WORK REQUEST 1: In the article about rats trained to find landmines in Cambodia, how many handlers does Hul Sokheng oversee in training?
WORK REQUEST 2: Carry on the article about landmine-sniffing rats in Cambodia, picking up right after its final sentence.

PASSAGE:
------------

Rats trained to sniff out landmines in Cambodia
Unexploded devices said to have killed nearly 20,000 Cambodians and wounded 44,000 since 1979
Pit, only two and with just one eye, needed only 11 minutes before he detected a deadly mine buried in a Cambodian field, work that humans with metal detectors could have taken up to five days to investigate. But Pit is not human. He is part of a team of elite rats, imported from Africa, that Cambodia is training to sniff out landmines that still dot the countryside after decades of conflict.
"Under a clear sky, he would have been quicker," said Hul Sokheng, a veteran Cambodian deminer, who oversees training of 12 handlers on how to work with 15 large rats to clear Cambodia's farmland and rural villages of bombs. "These are life-saving rats," he said under rainy skies.

------------

MATERIAL PROVIDED:
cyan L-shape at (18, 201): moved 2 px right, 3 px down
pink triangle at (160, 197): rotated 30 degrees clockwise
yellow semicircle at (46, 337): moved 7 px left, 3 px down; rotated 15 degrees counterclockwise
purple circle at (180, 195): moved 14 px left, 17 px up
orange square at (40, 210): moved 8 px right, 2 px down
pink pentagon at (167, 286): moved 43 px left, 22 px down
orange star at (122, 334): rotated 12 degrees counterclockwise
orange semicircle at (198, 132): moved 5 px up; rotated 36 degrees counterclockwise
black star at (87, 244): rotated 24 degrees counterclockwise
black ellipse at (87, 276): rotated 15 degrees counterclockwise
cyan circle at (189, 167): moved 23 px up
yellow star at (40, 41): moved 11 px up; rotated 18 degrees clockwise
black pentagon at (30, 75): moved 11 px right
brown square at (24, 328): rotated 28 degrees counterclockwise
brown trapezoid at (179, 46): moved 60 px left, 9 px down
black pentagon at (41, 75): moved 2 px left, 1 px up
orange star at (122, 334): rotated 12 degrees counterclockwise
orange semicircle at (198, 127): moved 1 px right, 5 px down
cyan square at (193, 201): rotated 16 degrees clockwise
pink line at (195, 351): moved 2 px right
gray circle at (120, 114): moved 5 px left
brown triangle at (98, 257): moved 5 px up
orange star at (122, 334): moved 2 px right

------------

WRITTEN ANSWER 1: 12 handlers.

WRITTEN ANSWER 2:
Their work could prove vital in a country where unexploded devices, including mines and unexploded shells, have killed nearly 20,000 Cambodians and wounded about 44,000 since 1979, according to the Cambodian government. Pit is able to smell highly explosive TNT inside landmines, watched over by two handlers who tie him up to a rope as the one-eyed rat searches through the grass.
http://www.cbc.ca/news/world/rats-trained-to-sniff-out-landmines-in-cambodia-1.3149277?cmp=rss
This particular story is "current events", sure enough - but I did a search for these rats and found several other, older stories.
http://www.vice.com/read/this-ngo-trains-giant-rats-to-clear-mine-fields-182
This story is especially interesting, http://www.cnn.com/2010/WORLD/africa/09/07/herorats.detect.landmines/index.html. "Nailing down the regimen was tricky. At one point in APOPO's early days, the rats performed perfectly in trials, making Weetjens suspicious. It turned out the rats were outsmarting the humans."
Oh, not just explosives, but diseases too: http://www.occupyforanimals.net/rats---the-apopo-herorats-detect-landmines-and-tuberculosis.html
Lots more stories here: https://www.apopo.org/en/. So - can we expect to see TSA handlers walking around our airports, with rats on leashes soon?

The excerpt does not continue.